# UMMA/UABA Clean Up Day Pictures



## Josh Noble (Jul 29, 2008)

A huge thanks to everyone that showed up!!!
It never ceases to amaze me how much trash gets left out in the marsh...
Well we tried to do our part today!!!

Headquarters...









Part of the parking lot...









The new UMMA mascot...Haley!!!









Doing what we came to do...






























































































































Mojo1...teaching everyone why you shouldn't smoke...









The real reason everyone showed up...lol









THE PILE!!!! If I had to guess we probably got 80-90% of the trash of of two dikes...Small peanuts in the whole scheme of things but at least it's not out there anymore...


----------



## Chaser (Sep 28, 2007)

The crazy part is, 90% of the trash that's out there is within a half mile of the parking lots. Good job guys!

Any interesting finds? Dead birds or other animals? Decoys and/or gear?


----------



## Mojo1 (Sep 8, 2007)

Several articles of well used clothing, bunch of unfired shells, a few unopened cans of soda, and a forkie skull that I know of.

..........

§ Exercise a
Show every line of the listing below that contains the string "Violin", treating uppercase and lowercase as distinct.

§ Saved entries
..........

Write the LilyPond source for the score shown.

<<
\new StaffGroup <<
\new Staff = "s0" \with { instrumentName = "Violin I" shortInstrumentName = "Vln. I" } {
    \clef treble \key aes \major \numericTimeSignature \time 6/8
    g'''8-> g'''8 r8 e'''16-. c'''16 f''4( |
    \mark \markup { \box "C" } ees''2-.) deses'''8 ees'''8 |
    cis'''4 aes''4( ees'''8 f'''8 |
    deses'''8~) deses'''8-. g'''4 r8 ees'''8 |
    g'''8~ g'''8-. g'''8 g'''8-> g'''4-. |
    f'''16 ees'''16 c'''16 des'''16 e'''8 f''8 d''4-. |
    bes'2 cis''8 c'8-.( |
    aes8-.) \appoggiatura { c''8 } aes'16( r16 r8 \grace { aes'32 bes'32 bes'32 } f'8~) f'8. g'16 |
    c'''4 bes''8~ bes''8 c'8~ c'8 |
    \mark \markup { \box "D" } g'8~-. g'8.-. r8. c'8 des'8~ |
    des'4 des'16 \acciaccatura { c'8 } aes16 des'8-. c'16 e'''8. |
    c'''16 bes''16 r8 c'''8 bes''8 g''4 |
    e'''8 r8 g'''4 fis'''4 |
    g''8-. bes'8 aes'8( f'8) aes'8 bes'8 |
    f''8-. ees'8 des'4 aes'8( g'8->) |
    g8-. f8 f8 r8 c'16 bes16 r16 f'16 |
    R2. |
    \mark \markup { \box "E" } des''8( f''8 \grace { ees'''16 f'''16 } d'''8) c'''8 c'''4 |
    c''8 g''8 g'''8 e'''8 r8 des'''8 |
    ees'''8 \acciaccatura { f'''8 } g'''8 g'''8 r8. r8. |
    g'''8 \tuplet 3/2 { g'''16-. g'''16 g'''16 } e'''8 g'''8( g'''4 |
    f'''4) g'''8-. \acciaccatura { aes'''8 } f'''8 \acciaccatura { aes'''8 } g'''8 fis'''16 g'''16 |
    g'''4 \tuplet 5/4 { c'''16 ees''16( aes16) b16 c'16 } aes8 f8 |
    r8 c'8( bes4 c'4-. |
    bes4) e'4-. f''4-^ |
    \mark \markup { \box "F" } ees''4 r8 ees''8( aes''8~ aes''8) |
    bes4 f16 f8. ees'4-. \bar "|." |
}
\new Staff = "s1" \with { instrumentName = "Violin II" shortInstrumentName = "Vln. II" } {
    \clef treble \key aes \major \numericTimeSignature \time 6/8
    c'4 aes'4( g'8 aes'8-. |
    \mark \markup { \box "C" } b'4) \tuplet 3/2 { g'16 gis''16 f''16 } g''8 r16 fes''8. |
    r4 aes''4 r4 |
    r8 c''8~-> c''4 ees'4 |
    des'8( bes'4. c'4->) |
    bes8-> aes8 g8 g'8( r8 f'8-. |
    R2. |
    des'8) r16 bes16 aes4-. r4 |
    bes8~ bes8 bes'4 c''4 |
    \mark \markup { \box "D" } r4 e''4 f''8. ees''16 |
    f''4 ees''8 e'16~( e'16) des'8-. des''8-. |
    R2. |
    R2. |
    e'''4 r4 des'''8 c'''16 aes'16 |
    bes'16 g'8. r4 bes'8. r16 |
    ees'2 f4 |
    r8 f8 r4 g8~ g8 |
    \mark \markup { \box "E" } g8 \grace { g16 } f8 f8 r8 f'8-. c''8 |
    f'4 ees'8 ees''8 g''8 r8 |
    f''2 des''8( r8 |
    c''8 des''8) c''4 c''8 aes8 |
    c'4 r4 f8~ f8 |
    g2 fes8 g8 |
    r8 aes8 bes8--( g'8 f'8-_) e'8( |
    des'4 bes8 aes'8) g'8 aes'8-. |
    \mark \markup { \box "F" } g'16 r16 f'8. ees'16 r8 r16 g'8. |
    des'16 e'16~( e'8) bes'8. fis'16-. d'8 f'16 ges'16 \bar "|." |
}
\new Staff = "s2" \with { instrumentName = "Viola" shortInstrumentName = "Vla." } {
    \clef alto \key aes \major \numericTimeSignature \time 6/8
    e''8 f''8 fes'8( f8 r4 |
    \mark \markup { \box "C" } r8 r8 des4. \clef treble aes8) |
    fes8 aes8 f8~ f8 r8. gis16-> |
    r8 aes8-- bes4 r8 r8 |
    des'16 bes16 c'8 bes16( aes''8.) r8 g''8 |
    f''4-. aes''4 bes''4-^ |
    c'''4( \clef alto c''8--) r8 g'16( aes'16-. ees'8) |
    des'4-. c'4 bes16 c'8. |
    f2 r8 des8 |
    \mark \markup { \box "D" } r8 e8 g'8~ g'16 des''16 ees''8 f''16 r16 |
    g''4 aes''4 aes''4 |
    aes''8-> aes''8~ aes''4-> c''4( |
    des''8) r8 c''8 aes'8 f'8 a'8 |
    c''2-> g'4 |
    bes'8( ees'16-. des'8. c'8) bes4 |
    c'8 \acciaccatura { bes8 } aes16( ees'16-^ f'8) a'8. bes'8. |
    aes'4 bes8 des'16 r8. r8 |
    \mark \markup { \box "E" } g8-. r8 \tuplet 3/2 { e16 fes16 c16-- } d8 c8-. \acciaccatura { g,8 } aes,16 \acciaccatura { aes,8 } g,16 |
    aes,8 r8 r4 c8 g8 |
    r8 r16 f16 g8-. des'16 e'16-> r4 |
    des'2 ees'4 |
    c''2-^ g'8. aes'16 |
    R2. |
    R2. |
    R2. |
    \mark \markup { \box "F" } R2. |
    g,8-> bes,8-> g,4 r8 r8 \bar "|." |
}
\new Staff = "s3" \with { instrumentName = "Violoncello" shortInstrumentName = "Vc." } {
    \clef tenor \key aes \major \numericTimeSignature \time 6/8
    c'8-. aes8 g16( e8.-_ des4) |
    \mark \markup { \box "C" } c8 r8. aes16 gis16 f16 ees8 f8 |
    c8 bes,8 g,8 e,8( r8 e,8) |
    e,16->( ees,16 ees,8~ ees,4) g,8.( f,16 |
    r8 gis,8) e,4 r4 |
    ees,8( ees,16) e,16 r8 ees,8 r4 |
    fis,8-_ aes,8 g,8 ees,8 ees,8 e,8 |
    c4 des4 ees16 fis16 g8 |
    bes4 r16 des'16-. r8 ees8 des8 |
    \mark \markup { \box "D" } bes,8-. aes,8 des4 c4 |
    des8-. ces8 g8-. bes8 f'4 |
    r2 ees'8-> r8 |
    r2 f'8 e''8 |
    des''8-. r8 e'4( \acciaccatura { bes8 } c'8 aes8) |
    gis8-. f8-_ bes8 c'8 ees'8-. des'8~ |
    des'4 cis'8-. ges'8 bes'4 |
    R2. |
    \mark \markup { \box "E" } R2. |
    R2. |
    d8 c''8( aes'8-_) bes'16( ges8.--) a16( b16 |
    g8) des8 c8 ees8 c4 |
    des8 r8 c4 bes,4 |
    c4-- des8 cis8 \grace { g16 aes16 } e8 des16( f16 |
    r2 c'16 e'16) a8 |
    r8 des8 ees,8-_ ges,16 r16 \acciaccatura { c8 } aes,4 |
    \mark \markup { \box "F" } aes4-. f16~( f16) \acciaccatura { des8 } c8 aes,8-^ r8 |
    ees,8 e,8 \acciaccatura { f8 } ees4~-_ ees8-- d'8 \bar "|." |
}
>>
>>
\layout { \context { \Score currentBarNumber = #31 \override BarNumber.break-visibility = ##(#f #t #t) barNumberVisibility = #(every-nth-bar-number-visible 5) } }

..........

§ Exercise b
Extract the cleanup day forum thread above in full, reproducing it word for word without any changes.

§ Worked solution a
\new Staff = "s0" \with { instrumentName = "Violin I" shortInstrumentName = "Vln. I" } {
\new Staff = "s1" \with { instrumentName = "Violin II" shortInstrumentName = "Vln. II" } {

§ Worked solution b
# UMMA/UABA Clean Up Day Pictures



## Josh Noble (Jul 29, 2008)

A huge thanks to everyone that showed up!!!
It never ceases to amaze me how much trash gets left out in the marsh...
Well we tried to do our part today!!!

Headquarters...









Part of the parking lot...









The new UMMA mascot...Haley!!!









Doing what we came to do...






























































































































Mojo1...teaching everyone why you shouldn't smoke...









The real reason everyone showed up...lol









THE PILE!!!! If I had to guess we probably got 80-90% of the trash of of two dikes...Small peanuts in the whole scheme of things but at least it's not out there anymore...


----------



## Chaser (Sep 28, 2007)

The crazy part is, 90% of the trash that's out there is within a half mile of the parking lots. Good job guys!

Any interesting finds? Dead birds or other animals? Decoys and/or gear?


----------



## Mojo1 (Sep 8, 2007)

Several articles of well used clothing, bunch of unfired shells, a few unopened cans of soda, and a forkie skull that I know of.